Department of Radiation Oncology, Fudan University Shanghai Cancer Center, Shanghai 200032, China; Department of Oncology, Shanghai Medical College, Fudan University, Shanghai 200032, China; Shanghai Clinical Research Center for Radiation Oncology, Shanghai 200032, China; Shanghai Key Laboratory of Radiation Oncology, Shanghai 200032, China.
Department of Oncology, Xuzhou Cancer Hospital, Xuzhou 221005, China.
Radiother Oncol. 2024 May;194:110213. doi: 10.1016/j.radonc.2024.110213. Epub 2024 Mar 7.
Poor penetration of transferred T cells represents a critical factor impeding the development of adoptive cell therapy in solid tumors. We demonstrated that iRGD-antiCD3 modification promoted both T cell infiltration and activation in our previous work. Interest in low-dose radiotherapy has recently been renewed due to its immuno-stimulatory effects including T cell recruitment. This study aims to explore the synergistic effects between low-dose radiotherapy and iRGD-antiCD3-modified T cells.
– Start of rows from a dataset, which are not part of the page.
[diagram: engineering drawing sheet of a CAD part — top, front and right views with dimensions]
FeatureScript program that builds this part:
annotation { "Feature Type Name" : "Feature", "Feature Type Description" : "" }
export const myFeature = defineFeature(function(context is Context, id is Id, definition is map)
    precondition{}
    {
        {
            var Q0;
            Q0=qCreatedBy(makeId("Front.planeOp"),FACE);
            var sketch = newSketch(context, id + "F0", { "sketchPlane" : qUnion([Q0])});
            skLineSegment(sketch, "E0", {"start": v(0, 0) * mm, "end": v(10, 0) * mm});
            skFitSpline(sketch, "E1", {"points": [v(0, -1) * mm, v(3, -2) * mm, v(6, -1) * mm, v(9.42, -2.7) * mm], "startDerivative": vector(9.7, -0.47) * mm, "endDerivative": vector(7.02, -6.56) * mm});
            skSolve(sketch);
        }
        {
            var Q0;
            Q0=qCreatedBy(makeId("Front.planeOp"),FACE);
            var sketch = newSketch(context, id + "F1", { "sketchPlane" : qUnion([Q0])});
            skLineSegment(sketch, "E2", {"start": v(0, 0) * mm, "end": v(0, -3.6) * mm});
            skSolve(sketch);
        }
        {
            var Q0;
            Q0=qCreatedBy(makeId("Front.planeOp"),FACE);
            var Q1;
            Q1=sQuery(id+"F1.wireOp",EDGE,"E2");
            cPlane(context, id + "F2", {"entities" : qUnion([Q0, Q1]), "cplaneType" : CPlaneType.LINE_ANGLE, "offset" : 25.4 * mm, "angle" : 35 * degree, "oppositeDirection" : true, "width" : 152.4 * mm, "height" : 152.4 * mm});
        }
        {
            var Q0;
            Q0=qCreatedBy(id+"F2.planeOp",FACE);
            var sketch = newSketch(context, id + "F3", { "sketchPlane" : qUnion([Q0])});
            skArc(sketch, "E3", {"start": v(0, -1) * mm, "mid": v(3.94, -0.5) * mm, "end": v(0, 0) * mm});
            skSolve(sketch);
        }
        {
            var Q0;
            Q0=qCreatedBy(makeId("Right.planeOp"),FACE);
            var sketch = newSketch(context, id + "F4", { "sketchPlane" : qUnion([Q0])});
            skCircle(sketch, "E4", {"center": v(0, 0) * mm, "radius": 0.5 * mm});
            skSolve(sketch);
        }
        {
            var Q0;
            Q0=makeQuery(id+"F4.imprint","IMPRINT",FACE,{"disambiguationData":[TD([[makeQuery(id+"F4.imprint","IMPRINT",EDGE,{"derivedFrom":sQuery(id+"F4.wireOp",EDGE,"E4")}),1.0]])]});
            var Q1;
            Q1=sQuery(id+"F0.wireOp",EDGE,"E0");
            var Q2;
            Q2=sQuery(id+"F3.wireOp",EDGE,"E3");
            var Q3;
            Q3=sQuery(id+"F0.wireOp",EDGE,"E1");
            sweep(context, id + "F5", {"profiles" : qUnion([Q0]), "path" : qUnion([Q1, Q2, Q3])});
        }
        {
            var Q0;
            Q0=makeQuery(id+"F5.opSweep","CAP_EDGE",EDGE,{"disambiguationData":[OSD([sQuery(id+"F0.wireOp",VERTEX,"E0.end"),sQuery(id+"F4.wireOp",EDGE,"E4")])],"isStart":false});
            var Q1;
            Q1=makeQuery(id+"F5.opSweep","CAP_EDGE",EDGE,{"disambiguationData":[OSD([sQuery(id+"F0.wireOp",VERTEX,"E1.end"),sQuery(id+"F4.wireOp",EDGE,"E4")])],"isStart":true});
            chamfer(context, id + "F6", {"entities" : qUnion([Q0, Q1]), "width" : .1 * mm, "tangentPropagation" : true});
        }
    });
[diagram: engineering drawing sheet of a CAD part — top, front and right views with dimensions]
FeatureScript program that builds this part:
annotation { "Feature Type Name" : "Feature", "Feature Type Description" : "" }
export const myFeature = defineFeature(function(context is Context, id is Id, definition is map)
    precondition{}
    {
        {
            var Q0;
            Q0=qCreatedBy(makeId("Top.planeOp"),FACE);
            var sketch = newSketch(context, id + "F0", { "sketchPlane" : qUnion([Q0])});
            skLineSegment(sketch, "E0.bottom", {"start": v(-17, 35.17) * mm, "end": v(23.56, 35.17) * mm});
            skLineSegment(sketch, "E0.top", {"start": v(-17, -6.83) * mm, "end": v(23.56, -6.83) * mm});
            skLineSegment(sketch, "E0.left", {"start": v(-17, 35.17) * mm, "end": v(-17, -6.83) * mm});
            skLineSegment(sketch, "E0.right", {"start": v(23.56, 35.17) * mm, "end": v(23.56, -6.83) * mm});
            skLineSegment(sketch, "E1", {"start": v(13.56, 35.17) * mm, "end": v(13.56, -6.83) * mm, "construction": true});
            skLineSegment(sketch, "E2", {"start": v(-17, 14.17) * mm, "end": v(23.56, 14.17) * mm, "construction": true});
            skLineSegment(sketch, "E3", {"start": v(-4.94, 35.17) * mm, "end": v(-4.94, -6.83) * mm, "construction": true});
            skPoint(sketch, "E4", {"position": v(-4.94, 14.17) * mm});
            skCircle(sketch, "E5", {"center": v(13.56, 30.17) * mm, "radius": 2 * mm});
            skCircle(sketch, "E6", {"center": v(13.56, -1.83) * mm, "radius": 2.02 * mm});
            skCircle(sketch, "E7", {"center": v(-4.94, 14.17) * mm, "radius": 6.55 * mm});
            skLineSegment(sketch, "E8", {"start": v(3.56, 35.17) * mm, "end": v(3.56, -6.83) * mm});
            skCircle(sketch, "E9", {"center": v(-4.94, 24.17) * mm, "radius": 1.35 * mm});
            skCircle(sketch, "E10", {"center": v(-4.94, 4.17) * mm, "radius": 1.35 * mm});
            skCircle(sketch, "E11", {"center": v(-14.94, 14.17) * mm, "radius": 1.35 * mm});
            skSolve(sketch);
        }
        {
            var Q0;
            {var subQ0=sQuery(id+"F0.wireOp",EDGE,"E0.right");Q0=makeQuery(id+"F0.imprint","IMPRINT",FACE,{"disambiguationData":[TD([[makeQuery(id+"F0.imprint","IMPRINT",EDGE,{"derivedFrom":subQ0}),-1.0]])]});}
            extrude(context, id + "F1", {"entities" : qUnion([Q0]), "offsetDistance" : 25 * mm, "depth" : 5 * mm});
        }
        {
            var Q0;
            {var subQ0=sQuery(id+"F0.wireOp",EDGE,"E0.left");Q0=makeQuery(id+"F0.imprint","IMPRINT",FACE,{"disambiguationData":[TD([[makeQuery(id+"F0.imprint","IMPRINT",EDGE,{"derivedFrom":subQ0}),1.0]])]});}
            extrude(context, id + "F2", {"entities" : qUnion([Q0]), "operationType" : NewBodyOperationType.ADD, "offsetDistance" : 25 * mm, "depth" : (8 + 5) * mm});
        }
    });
Flow cytometry was performed to assess the expression of iRGD receptors and chemokines. T cell infiltration was evaluated by immunohistofluorescence and in vivo real-time fluorescence imaging and antitumor effects were investigated by in vivo bioluminescence imaging in the gastric cancer peritoneal metastasis mouse model.
We found that 2 Gy irradiation upregulated the expression of all three iRGD receptors and T-cell chemokines. The addition of 2 Gy low-dose irradiation boosted the accumulation and penetration of iRGD-antiCD3-modified T cells in peritoneal tumor nodules. Combining 2 Gy low-dose irradiation with iRGD-antiCD3-modified T cells significantly inhibited tumor growth and prolonged survival in the peritoneal metastasis mouse model with a favorable safety profile.
Altogether, we demonstrated that low-dose radiotherapy could improve the antitumor potency of iRGD-antiCD3-modified T cells by promoting T cell infiltration, providing a rationale for exploring low-dose radiotherapy in combination of other adoptive T cell therapies in solid tumors.
转移 T 细胞的穿透能力差是阻碍实体瘤过继细胞治疗发展的一个关键因素。我们之前的研究表明,iRGD-抗 CD3 修饰可促进 T 细胞的浸润和激活。由于低剂量放疗具有免疫刺激作用,包括 T 细胞募集,因此最近人们对其重新产生了兴趣。本研究旨在探索低剂量放疗与 iRGD-抗 CD3 修饰的 T 细胞之间的协同作用。
采用流式细胞术评估 iRGD 受体和趋化因子的表达。通过免疫组化和体内实时荧光成像评估 T 细胞浸润,通过胃肿瘤腹膜转移小鼠模型中的体内生物发光成像研究抗肿瘤效果。
我们发现 2Gy 照射可上调所有三种 iRGD 受体和 T 细胞趋化因子的表达。添加 2Gy 低剂量照射可促进 iRGD-抗 CD3 修饰的 T 细胞在腹膜肿瘤结节中的聚集和穿透。将 2Gy 低剂量照射与 iRGD-抗 CD3 修饰的 T 细胞联合使用可显著抑制腹膜转移小鼠模型中的肿瘤生长并延长其生存时间,且具有良好的安全性。
综上所述,我们证明了低剂量放疗可通过促进 T 细胞浸润来提高 iRGD-抗 CD3 修饰的 T 细胞的抗肿瘤效力,为探索低剂量放疗与其他实体瘤过继性 T 细胞治疗联合应用提供了理论依据。